## Problem statement
Filter the records for "round" and keep each line that has it.

*****

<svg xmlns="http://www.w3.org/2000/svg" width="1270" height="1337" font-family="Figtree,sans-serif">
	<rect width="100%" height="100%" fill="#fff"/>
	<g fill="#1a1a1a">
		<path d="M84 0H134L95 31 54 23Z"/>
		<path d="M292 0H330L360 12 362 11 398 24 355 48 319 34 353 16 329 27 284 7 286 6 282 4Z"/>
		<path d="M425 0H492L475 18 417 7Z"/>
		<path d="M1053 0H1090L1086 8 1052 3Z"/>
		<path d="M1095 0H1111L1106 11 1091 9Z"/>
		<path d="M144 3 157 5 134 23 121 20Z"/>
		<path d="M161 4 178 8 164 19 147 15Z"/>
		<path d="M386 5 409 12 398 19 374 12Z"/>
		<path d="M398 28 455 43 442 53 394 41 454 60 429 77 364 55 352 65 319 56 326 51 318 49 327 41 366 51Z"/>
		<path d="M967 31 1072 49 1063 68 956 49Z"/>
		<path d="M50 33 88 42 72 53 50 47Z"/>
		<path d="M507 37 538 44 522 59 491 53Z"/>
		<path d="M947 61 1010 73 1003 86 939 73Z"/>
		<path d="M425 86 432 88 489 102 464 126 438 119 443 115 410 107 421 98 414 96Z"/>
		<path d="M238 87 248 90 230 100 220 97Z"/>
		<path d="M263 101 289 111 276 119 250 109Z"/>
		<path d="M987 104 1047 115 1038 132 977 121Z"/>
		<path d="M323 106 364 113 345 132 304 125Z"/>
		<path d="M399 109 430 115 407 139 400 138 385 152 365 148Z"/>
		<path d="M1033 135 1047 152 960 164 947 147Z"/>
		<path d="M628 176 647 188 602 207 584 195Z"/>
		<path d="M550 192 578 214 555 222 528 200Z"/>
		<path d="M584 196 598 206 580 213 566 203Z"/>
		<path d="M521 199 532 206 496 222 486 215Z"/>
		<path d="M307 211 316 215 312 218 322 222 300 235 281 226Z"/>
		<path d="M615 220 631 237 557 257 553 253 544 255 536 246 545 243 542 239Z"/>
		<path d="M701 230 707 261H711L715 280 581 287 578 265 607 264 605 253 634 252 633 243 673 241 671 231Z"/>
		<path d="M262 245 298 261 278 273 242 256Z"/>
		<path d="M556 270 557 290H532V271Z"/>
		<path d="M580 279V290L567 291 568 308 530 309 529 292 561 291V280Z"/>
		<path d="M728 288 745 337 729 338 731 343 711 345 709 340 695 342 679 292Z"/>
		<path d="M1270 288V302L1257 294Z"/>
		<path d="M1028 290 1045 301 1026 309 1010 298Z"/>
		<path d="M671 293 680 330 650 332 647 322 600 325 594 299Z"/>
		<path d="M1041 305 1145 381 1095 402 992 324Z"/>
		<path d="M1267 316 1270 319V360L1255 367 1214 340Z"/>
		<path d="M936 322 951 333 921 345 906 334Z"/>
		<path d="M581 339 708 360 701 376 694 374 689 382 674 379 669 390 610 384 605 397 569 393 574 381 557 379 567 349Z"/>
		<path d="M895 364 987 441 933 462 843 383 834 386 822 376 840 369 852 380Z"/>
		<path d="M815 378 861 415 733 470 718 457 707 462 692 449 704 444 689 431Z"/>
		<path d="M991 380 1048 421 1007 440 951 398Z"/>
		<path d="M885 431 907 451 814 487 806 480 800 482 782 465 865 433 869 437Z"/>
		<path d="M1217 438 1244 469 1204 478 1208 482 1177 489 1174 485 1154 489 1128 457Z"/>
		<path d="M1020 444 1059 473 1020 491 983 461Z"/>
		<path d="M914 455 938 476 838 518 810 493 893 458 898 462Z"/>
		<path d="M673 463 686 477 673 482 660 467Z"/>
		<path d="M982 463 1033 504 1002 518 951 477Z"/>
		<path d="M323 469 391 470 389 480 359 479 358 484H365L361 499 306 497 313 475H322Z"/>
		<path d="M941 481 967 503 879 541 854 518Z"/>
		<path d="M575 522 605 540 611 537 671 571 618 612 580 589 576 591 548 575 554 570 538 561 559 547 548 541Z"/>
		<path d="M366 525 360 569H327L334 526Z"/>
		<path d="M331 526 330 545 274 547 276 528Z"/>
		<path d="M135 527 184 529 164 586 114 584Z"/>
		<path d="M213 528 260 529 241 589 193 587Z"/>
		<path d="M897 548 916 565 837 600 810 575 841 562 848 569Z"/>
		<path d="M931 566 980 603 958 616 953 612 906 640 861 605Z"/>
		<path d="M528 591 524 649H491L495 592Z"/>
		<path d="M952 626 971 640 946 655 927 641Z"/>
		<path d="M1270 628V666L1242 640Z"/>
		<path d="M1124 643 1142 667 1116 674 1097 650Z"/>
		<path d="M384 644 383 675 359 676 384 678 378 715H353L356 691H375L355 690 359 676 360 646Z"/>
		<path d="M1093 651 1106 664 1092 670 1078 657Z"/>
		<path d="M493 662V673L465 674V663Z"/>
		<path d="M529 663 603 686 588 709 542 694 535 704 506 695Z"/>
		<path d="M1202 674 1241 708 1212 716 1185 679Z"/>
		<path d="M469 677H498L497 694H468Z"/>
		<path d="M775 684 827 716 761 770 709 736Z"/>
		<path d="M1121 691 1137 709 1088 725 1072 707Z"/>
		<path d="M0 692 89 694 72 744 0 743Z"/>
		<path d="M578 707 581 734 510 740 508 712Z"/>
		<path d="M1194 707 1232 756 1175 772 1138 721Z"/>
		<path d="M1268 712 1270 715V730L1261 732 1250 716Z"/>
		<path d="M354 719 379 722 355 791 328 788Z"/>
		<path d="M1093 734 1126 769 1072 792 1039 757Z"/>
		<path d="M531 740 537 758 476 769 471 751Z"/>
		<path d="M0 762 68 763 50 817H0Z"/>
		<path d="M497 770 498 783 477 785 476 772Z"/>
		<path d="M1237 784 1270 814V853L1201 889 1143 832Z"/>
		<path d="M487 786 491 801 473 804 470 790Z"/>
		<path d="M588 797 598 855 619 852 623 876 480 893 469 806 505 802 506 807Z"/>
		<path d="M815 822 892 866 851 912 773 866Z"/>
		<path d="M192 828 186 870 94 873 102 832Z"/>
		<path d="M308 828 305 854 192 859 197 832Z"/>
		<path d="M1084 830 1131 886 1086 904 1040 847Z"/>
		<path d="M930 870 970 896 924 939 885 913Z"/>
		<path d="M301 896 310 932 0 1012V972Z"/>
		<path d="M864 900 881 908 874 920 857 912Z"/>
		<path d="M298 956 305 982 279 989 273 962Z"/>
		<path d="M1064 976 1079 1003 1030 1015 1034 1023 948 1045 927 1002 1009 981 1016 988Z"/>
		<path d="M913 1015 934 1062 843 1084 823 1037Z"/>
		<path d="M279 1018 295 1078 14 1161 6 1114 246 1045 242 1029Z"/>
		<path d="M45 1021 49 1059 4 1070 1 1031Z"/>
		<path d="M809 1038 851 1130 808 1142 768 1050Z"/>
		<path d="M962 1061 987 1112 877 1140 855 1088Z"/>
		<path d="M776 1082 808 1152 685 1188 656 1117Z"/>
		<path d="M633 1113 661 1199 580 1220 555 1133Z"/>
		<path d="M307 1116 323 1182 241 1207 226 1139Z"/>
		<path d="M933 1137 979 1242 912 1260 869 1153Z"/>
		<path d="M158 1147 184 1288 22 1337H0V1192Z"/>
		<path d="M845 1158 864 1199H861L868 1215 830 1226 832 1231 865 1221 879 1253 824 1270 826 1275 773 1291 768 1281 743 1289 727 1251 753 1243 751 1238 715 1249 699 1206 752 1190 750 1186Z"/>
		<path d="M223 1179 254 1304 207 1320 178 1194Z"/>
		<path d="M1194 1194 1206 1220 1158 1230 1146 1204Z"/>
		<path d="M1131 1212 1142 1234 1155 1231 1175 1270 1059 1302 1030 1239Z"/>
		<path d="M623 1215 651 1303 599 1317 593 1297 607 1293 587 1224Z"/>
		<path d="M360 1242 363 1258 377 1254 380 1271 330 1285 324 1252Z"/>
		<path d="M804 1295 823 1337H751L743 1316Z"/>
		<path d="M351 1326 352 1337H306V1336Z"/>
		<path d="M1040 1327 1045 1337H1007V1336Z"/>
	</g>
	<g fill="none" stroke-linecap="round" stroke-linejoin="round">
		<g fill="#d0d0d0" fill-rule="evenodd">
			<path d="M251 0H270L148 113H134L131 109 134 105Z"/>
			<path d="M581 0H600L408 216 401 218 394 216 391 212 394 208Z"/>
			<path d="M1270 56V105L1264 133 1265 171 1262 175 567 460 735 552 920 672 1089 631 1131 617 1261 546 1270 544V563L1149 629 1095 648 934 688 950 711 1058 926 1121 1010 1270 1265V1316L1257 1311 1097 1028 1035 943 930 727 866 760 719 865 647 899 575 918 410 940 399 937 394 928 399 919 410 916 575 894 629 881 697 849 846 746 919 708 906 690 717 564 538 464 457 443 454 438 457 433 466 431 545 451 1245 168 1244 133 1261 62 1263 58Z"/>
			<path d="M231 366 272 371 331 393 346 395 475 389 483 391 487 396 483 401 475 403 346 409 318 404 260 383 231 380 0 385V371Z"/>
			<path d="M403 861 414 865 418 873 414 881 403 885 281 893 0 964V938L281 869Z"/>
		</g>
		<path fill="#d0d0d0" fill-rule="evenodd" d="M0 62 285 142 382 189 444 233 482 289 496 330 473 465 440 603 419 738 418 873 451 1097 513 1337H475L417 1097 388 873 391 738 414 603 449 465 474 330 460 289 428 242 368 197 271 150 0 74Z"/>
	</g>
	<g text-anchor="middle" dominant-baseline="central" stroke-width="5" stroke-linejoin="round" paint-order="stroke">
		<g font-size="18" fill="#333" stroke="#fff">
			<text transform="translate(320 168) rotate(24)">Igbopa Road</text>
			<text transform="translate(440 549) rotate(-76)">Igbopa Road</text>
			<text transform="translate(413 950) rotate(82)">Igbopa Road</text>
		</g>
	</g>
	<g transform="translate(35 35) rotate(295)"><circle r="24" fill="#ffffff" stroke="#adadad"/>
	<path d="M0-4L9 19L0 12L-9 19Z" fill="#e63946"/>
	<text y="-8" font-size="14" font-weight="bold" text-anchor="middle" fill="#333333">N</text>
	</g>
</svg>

*****

## Result
	<g fill="none" stroke-linecap="round" stroke-linejoin="round">
	<g text-anchor="middle" dominant-baseline="central" stroke-width="5" stroke-linejoin="round" paint-order="stroke">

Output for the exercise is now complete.